Sir Salman Rushdie: I have the power back after writing about knife attack

Sir Salman Rushdie has said writing a book about his knife attack was a device to give him back “power” over his own life.

The 76-year-old Indian-born author lost sight in his right eye after the on-stage attack at the Chautauqua Institution in New York state.

He discussed his experience of suffering severe and life-changing injuries at a Southbank event on Sunday while promoting the memoir Knife: Meditations After An Attempted Murder, which was released on Tuesday.

Alicia Keys’ Black Ball – London
Sir Salman Rushdie lost an eye as a result of the attack (Ian Nicholson/PA)

Sir Salman, who was educated at Rugby School in Warwickshire and King’s College, Cambridge and lived for some of his life in the UK, spoke via video from his home in the US.

The Booker Prize-winning writer said: “I have a very good therapist who actually was helpful and who (I) had discussed this book with as I was doing it.

“So amongst the many things… it’s the only book I’ve ever written with the help of a therapist.

“But what it did do, I feel, is it gave me back control of the narrative. So instead of being a man lying on stage in a pool of blood, I’m a man writing a book about a man lying on the stage of the pool and that felt like (it) gave me back the power… (because it is now) my story that I’m telling in my way and that felt good.

“The power literature has is the power to describe events in a way that the books then own those events.”

He recalled the length of the incident, saying that 27 seconds is a “long time when someone has a knife” but said he never saw the weapon during the attack.

Recalling how he felt at the time, Sir Salman added: “There’s a very strange disconnect, which is that people who were there have said afterwards that I was making a lot of noise and (was) screaming with pain, (but) inside my head I was not aware of the pain, and I think something about deep shock takes over.

“I had a kind of approximate awareness of what was going on but not an exact one.”

Sir Salman also said that without the “pile of bodies” coming in to stop the attacker, he would not be alive and able to recover.
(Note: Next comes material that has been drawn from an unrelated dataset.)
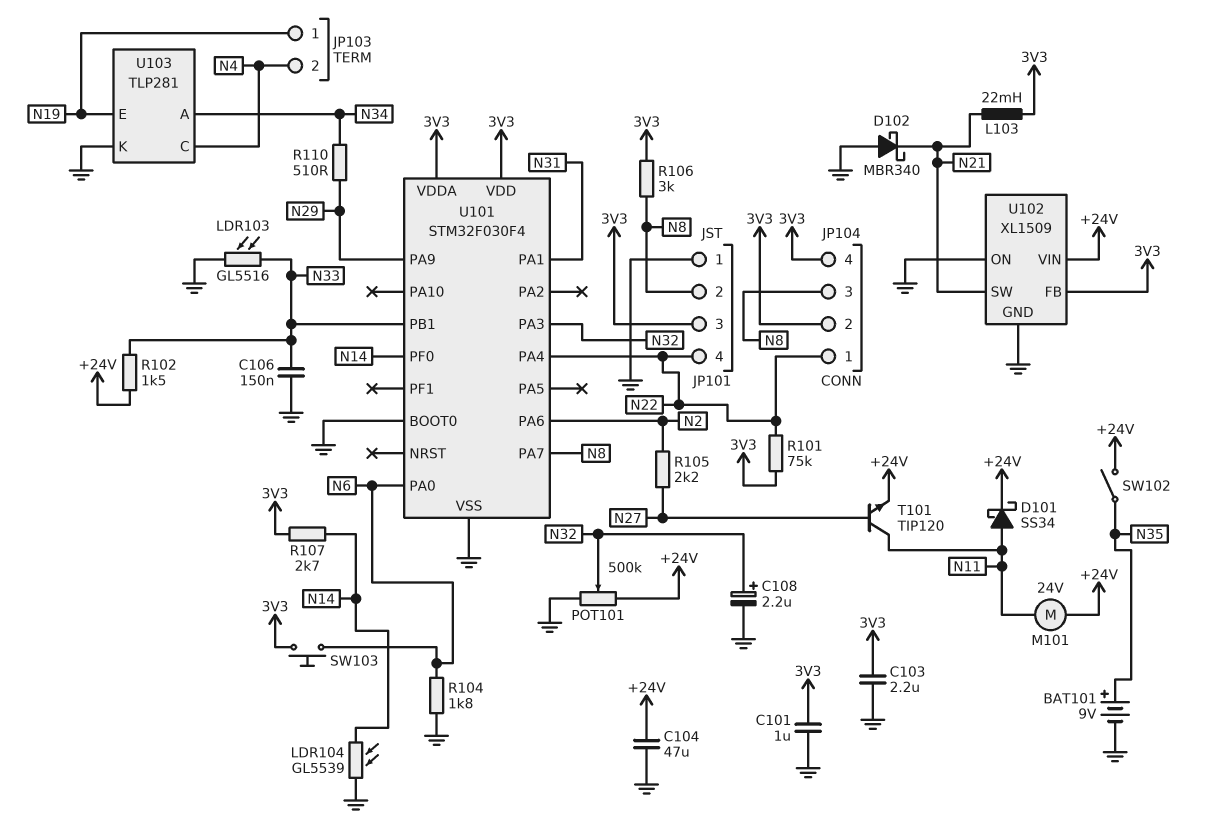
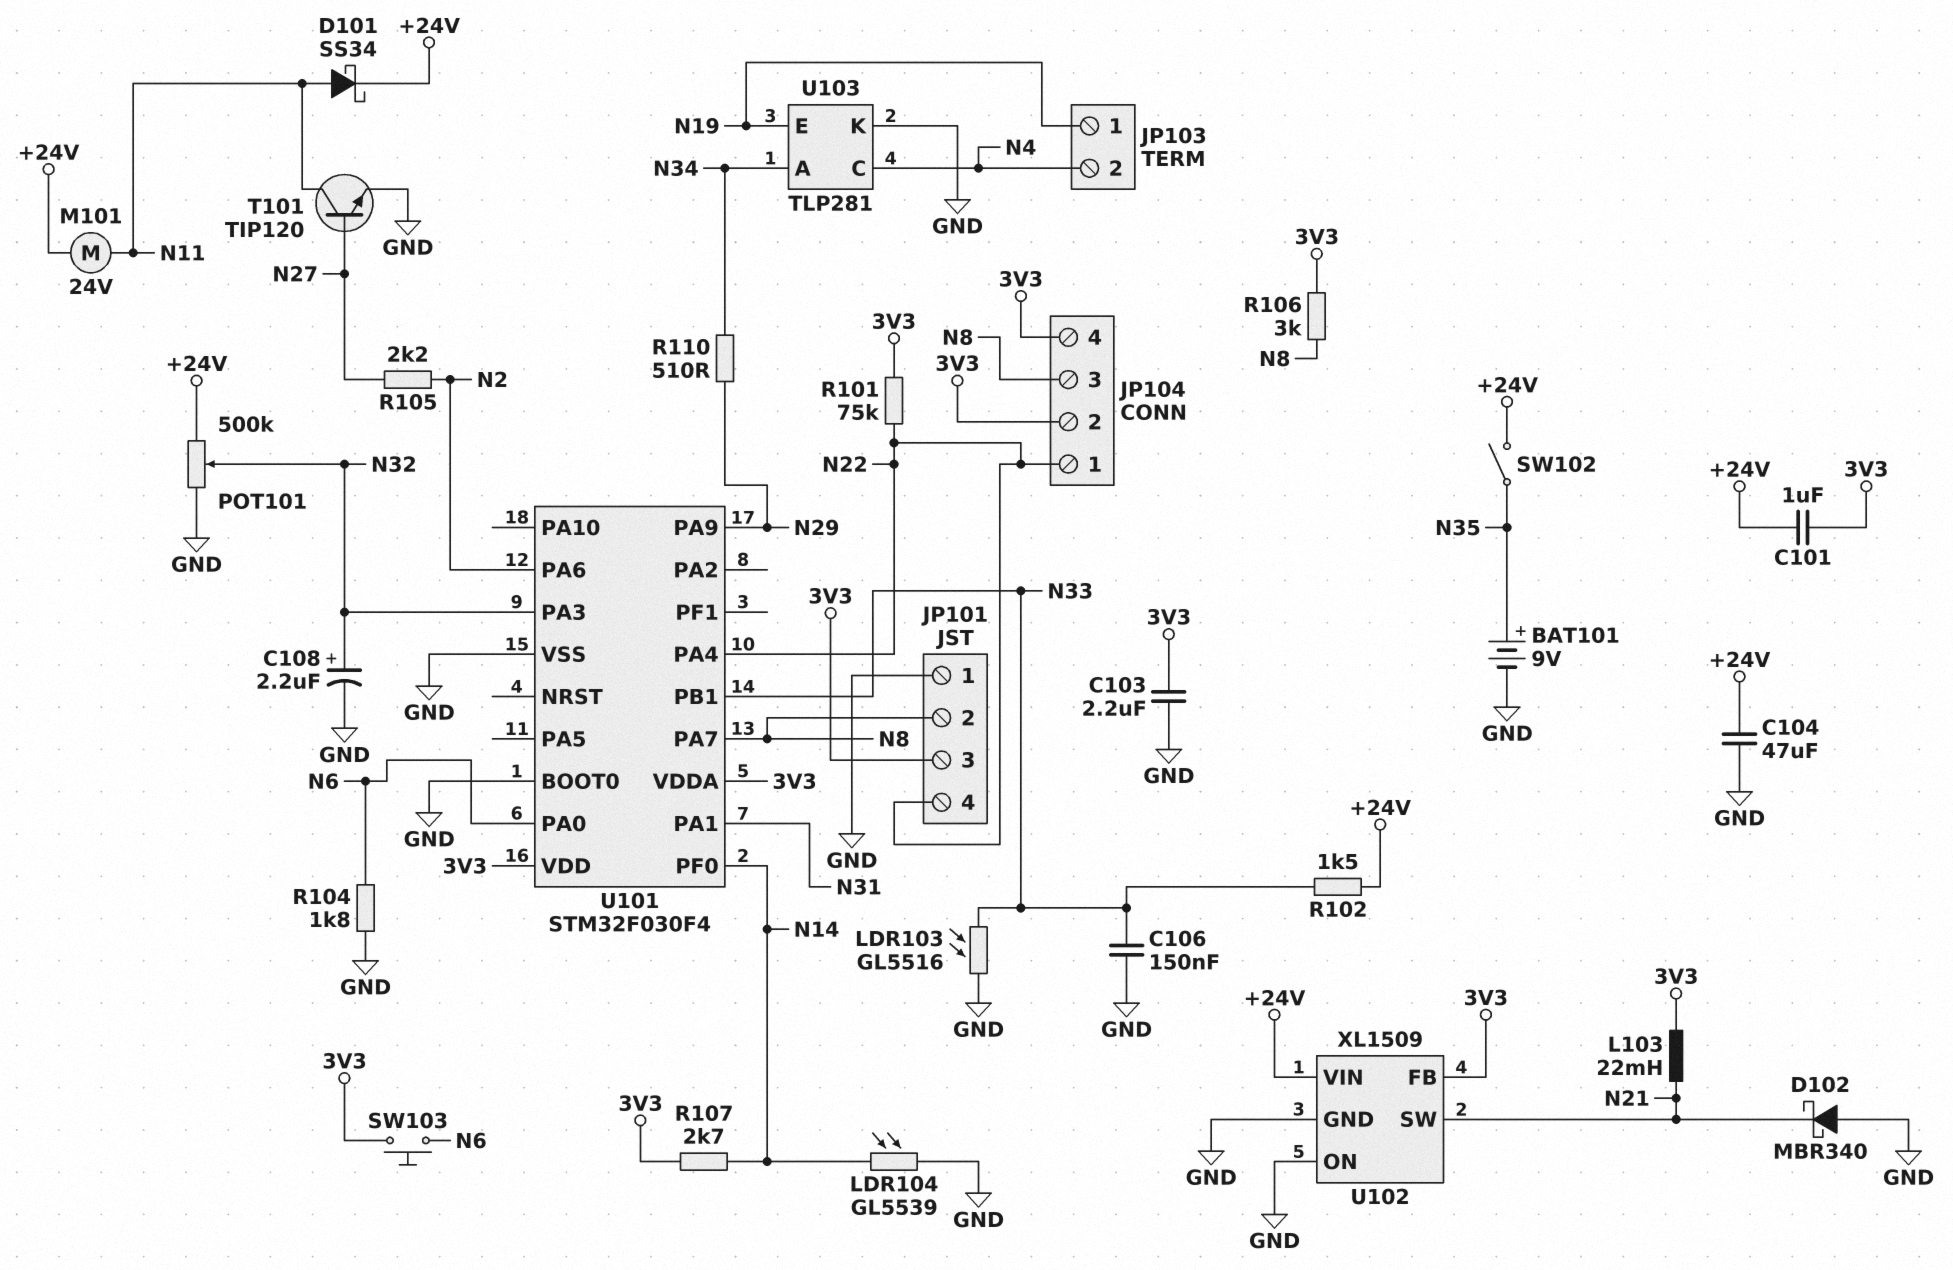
C101: 1uF (3V3, GND) -> 1uF (+24V, 3V3)
T101: NPN TIP120 (B N27, C N11, E +24V) -> NPN TIP120 (B N27, C N11, E GND)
He says that the book is also about turning his life “back into a love story” – pointing to the relationship with his wife, the poet Rachel Eliza Griffiths, who he credits with giving him “colossal strength” while staying with him in the hospital.

“When she needed to cry or scream, she did that not in my company so you know, I owe her a lot,” Sir Salman said.

“I guess this is a book with a happy ending.”

He also spoke about his views on free speech, saying: “I’m not exactly sure how things are in the UK.

“But over here (in the US), you feel there’s a younger generation that’s kind of forgetting the value of that and often, for reasons they would believe to be virtuous, are prepared to suppress kinds of speech with which they don’t sympathise.

“It’s a slippery slope is all I’m saying and look out because the person slipping down that slope could be you.”

The author added that he has “never had a single experience of that kind of somebody feeling offended by a text or wanting a trigger warning” while teaching graduate classes at New York University (NYU) and has a theory that people grow out of those views.

Investitures at Windsor Castle
Sir Salman Rushdie was made Servant of the Companions of Honour at Windsor (Andrew Matthews/PA)

“I know that the academy (learned institutions) in America is in serious trouble right now because of colossal political divisions,” Sir Salman said.

“Everybody’s so angry that it seems very difficult to find the commonplace.”

He also said that the world has moved away from realism to “surrealism”, citing Boris Johnson and Donald Trump becoming leaders in the UK and US, respectively, in recent years.

Following the attack in August 2022 in the small town of Chautauqua, Hadi Matar was charged with attempted murder and assault.

The 24-year-old from New Jersey is awaiting trial and has pled not guilty.

Since the publication of The Satanic Verses, about the life of the prophet Muhammad, which is considered blasphemous by some Muslims, Sir Salman has faced death threats and attempts on his life.

Copies of the novel were publicly burnt on the streets of Bradford, West Yorkshire and in 1989, Iran’s former ruler Ayatollah Khomeini issued a fatwa calling for Sir Salman’s death.

Support for the death sentence was withdrawn in 1998 by the Iranian government.